In mezzo a queste contese di parole era cosa di grau pondo che il nostro governo spegnesse in sul principio un fuoco distruggitore. Due colonne furono senza indugi destinate a scombujare quei due raccozzamenti: i ribelli di Domo in parte caddero spenti ed in parte stretti fra catene ebbero il malfine. La torma ch'erasi raccolta all'altra estremità del Piemonte cioè a Carosio si sostenne più a lungo per la sagacità di avere scelto a stanza quel borgo, racchiuso nel ligure territorio: per varii accidenti fu allora di chiarata la guerra tra la Repubblica Ligure ed il nostro Stato.
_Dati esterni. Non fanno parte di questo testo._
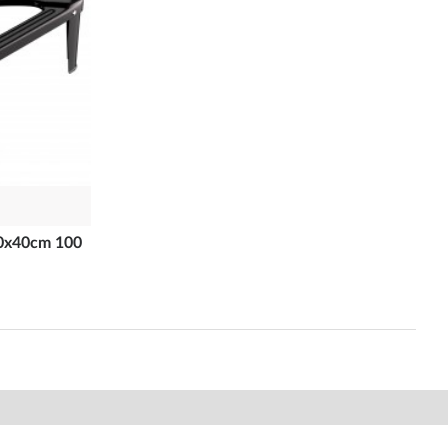
0x40cm 100
Ν
ΒΟΗΘΕΙΑ & ΥΠΟΣΤΗΡΙΞΗ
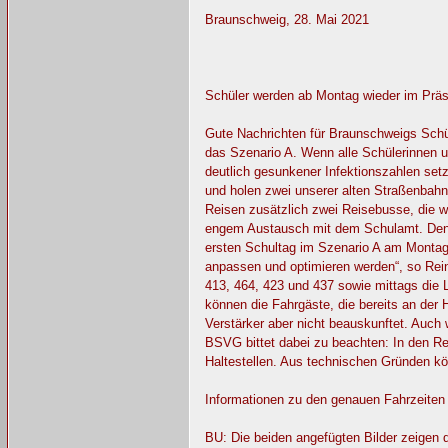
Braunschweig, 28. Mai 2021
Schüler werden ab Montag wieder im Präse
Gute Nachrichten für Braunschweigs Schü
das Szenario A. Wenn alle Schülerinnen 
deutlich gesunkener Infektionszahlen se
und holen zwei unserer alten Straßenbahn
Reisen zusätzlich zwei Reisebusse, die wi
engem Austausch mit dem Schulamt. Denno
ersten Schultag im Szenario A am Montag.
anpassen und optimieren werden“, so Rei
413, 464, 423 und 437 sowie mittags die
können die Fahrgäste, die bereits an der 
Verstärker aber nicht beauskunftet. Auch 
BSVG bittet dabei zu beachten: In den Re
Haltestellen. Aus technischen Gründen kö
Informationen zu den genauen Fahrzeiten 
BU: Die beiden angefügten Bilder zeigen 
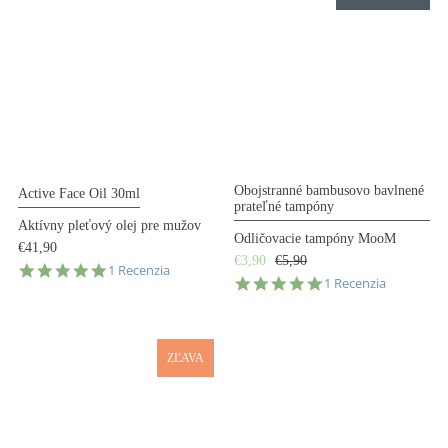
Obojstranné bambusovo bavlnené
Active Face Oil 30ml
prateľné tampóny
Aktívny pleťový olej pre mužov
Odličovacie tampóny MooM
€41,90
€3,90
€5,90
5.0
1 Recenzia
5.0
1 Recenzia
star
star
rating
rating
ZĽAVA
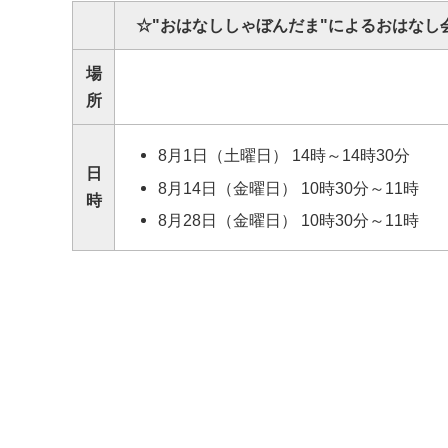
☆"おはなししゃぼんだま"によるおはなし
場
所
8月1日（土曜日） 14時～14時30分
日
8月14日（金曜日） 10時30分～11時
時
8月28日（金曜日） 10時30分～11時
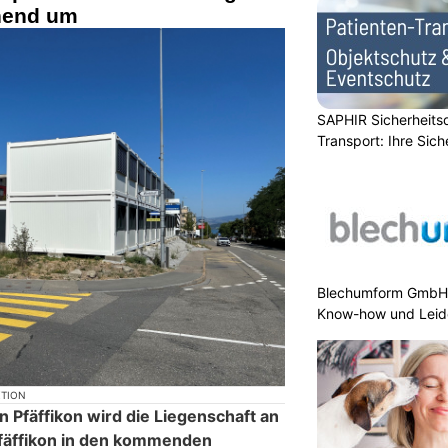
hend um
SAPHIR Sicherheits
Transport: Ihre Sich
Blechumform GmbH:
Know-how und Leid
KTION
 Pfäffikon wird die Liegenschaft an
Pfäffikon in den kommenden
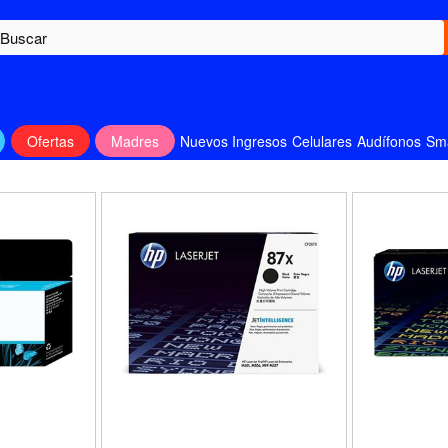
Ofertas
Madres
Nuevos Ingresos
Celulares
Audífonos
Sm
Trentadue terre caddero in potere de' subalpini, e tutta la riviera di ponente fu sul punto di piegare il collo al giogo. Carlo Emanuele, a malgrado di sì rapide vittorie, anteponendo ad ogni altra cosa la pace, trasmise l'ordine alle sue truppe di sospendere le ostilità, e rammentò intanto al governo di Francia l'obbligo ch'esso erasi assunto di concorrere alla tranquillità degli stati suoi. Il cangiamento del ministro dell'interno favoreggiò la richiesta di Carlo Emanuele, e il francese governo fe'cessare le ostilità fra le repubbliche Ligure e Cisalpina e la corte di Torino.

LXXIV.

Un presidio francese occupa la cittadella di Torino:

gli ufficiali di tal presidio fanno una mascherata con un perfido scopo.

A Bonaparte, passato in Egitto, succedeva nel reggimento dei paesi conquistati in Italia un condottiero che non nutriva i medesimi sentimenti verso il nostro Sovrano. Questi credè fausta l'occasione di porre il piede nella cittadella di Torino, unico sostegno della corte, e sotto colore di essere maggiormente in grado di adempiere gli obblighi del Direttorio, volle che essa per due mesi, com'ei diceva, fosse nelle sue mani consegnata: le truppe repubblicane la occuparono nel dì 4 di luglio del 1798 con grande satisfazione dei sediziosi, i quali presagendone il compimento dei loro disegni tentarono un'ultima fazione sopra la città di Alessandria.